Consigna A ::
Responde, según el fragmento sobre la Novena Sinfonía, las siguientes preguntas:
(i) ¿De qué escala resuenan todas las notas en el acorde con que comienza el final?
(ii) ¿Qué instrumentos tocan los cuatro primeros compases del motivo de la alegría?
(iii) En el trío del scherzo, ¿qué instrumentos llevan el contrapunto y cuáles la melodía?
Consigna B ::
Prosigue el fragmento sobre la Novena Sinfonía a partir de su última oración.

Fragmento seleccionado ::

>>>

Los hechos artísticos son, también en lo tocante a la Novena Sinfonía, muy simples. El final comienza con un grito doloroso y desengañado, que parece sobreponerse a lo humanamente soportable participando toda la orquesta, con un acorde en el que resuenan a un tiempo mismo, de un modo disonante, todas las notas de una escala en Re menor. A continuación, atacan los bajos un recitativo que comienza clarísimamente con las notas iniciales del solo de barítono que más tarde se iniciará: "¡Oh amigos, no en ese tono!" El grito se repite, y en seguida la orquesta, que parece representar aquí dos personalidades separadas, intenta expresar uno tras otro los motivos iniciales de los tres tiempos anteriores, interrumpidos constantemente, tras pocos compases, por la continuación del recitativo disuasivo. Por último, los instrumentos de viento tocan los cuatro primeros compases del motivo de la alegría ("¡Oh, alegría, bella chispa de los dioses!"). El recitativo concluye ahora en tonos muy parecidos al que tendrá más tarde el del barítono, "más agradable y lleno de alegría", y los bajos ejecutan el tema de la alegría en toda su extensión, en compás de dieciseisavos. Con la intervención primero de la viola, de los violoncellos y los fagotes, luego de los violines y por último de 1os demás instrumentos, el piano inicial va subiendo hasta llegar a un brillo cegador. No parece que sea posible buscar detrás de este sencillo lenguaje de los sonidos más de lo que realmente dice de por sí.

Tampoco los movimientos instrumentales plantean, como hemos dicho, ninguna clase de enigmas, si se los mide al nivel de la última grandeza beethoveniana. El primer tiempo desarrolla, tras una contenida introducción fuertemente emocional, un tema de una fuerza y una nitidez extraordinarias, en modo menor, con el que contrasta otro en mayor, dulce y lleno de suavidad consoladora; apenas si es posible caracterizar con palabras todo este rico grupo de temas, al igual que su asombroso desarrollo. La coda irrumpe con bajos cromáticos en un pianissimo desazonador, anunciador de grandes males, hasta llegar al final, en que reaparece el tema central, compuesto en las octavas de un férreo fortissimo. El scherzo, ditirámbico en sus acentos, tiene un sereno trío en un aire discretamente pastoral, que desarrolla, en un contrapunto de los violoncellos, una melodía de los oboes, con arrebatadora exaltación. El adagio contiene una serie de variaciones en torno a un tema de retenida expresión, en las que van reduciéndose cada vez más los valores de las notas; es, en sus partes principales, un adagio lírico, con una interpolación sorprendente, de un tono resuelto y casi guerrero, en donde sorprenden, sobre todo, los compases de los primeros violines aislados.

<<<

Ítems proporcionados ::
>>>

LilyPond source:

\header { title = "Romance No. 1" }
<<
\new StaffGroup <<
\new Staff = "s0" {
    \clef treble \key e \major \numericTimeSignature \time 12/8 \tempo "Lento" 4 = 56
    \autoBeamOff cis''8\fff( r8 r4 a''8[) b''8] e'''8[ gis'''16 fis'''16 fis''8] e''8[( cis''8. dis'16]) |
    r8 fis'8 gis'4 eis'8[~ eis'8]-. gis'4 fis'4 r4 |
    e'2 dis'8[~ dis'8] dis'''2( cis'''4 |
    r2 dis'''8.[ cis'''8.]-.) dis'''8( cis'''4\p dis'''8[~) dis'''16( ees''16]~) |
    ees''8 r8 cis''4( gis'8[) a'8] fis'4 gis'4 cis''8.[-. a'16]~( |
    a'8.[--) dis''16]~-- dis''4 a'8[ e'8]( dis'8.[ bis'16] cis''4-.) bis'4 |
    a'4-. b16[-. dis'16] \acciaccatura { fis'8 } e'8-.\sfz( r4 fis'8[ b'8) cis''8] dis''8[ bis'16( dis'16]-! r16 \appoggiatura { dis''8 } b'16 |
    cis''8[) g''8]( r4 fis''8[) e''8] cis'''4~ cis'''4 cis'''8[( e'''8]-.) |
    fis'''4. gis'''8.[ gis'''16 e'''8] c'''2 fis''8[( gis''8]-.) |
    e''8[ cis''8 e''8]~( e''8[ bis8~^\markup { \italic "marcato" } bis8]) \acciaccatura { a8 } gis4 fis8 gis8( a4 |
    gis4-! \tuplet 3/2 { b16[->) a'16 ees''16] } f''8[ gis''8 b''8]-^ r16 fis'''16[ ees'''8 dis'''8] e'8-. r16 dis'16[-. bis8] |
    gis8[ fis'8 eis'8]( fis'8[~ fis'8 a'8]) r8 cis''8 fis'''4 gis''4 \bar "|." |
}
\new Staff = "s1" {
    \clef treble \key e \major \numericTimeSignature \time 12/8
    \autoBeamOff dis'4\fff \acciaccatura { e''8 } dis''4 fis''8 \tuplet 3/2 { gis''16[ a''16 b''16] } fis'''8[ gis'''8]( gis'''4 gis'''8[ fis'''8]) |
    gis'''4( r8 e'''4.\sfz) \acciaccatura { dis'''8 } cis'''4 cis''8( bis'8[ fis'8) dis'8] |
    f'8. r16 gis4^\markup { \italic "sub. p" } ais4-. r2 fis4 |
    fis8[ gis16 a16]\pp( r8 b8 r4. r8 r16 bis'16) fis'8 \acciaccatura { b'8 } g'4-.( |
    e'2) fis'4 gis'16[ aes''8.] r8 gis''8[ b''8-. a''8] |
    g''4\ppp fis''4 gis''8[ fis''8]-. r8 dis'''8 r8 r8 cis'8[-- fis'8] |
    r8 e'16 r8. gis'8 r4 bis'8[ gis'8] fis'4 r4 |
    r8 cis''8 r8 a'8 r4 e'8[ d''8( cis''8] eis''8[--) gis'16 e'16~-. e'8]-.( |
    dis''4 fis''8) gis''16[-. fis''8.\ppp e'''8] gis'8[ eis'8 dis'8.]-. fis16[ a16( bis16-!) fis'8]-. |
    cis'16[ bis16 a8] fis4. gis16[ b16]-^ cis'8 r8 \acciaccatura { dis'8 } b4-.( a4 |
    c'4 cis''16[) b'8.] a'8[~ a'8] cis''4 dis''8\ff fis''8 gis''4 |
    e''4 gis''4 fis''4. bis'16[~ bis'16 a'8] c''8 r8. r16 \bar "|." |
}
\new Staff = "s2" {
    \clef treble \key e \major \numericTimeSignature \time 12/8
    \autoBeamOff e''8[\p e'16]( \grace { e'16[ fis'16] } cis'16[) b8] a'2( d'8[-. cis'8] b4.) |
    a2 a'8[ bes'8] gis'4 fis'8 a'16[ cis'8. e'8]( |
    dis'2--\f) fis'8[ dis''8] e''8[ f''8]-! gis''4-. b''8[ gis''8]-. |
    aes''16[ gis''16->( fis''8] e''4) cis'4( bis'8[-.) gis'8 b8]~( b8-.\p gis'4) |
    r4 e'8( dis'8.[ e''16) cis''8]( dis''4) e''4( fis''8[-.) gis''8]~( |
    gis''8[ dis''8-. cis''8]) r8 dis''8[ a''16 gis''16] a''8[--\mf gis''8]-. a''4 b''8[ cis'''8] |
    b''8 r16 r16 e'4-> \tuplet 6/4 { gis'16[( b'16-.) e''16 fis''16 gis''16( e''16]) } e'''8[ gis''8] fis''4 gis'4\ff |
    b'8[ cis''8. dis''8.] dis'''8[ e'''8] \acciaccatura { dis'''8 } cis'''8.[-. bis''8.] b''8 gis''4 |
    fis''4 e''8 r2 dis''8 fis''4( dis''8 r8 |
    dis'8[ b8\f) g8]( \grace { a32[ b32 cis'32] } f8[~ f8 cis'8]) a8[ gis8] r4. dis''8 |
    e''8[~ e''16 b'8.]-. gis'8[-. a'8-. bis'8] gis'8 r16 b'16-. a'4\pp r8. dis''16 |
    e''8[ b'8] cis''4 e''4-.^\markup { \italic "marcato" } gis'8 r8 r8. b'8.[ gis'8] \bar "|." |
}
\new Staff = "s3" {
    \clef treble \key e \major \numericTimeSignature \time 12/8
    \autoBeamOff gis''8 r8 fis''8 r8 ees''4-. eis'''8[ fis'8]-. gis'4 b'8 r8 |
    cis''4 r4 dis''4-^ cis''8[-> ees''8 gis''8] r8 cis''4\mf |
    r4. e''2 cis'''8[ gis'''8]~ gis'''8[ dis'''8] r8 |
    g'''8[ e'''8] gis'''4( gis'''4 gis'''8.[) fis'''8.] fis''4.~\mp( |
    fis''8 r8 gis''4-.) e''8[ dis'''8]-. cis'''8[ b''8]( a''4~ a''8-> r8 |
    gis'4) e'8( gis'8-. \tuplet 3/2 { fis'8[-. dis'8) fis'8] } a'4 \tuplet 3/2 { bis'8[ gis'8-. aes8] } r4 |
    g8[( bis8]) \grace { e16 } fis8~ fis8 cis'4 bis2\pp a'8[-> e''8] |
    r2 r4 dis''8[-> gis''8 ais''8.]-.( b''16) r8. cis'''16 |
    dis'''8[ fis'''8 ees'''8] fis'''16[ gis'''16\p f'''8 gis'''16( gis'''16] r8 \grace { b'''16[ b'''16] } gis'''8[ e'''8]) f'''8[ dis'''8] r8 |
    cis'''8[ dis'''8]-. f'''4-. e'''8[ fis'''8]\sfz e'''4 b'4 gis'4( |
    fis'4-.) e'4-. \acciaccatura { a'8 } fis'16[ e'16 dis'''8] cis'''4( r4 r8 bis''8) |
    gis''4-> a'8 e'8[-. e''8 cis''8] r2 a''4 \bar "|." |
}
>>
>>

<<<

Respuesta A ::
(i) De una escala en Re menor.
(ii) Los instrumentos de viento.
(iii) El contrapunto corre a cargo de los violoncellos, y la melodía, de los oboes.

Respuesta B ::
Muchas cosas podríamos decir aún, en esta manera de sugerencias puramente musicales; cuanto pueda decirse acerca del "contenido" extramusical de estos tres tiempos de la Novena Sinfonía, verdaderamente sobrehumanos por su riqueza, será siempre subjetivo; simplemente, especulaciones de una fantasía libre, empeñada en traducir a todo trance al lenguaje de las palabras habladas o escritas lo que, en verdad, no pueden traducir. Incluso en lo que aquí dejamos escrito en torno a esta música hay expresiones puramente arbitrarias.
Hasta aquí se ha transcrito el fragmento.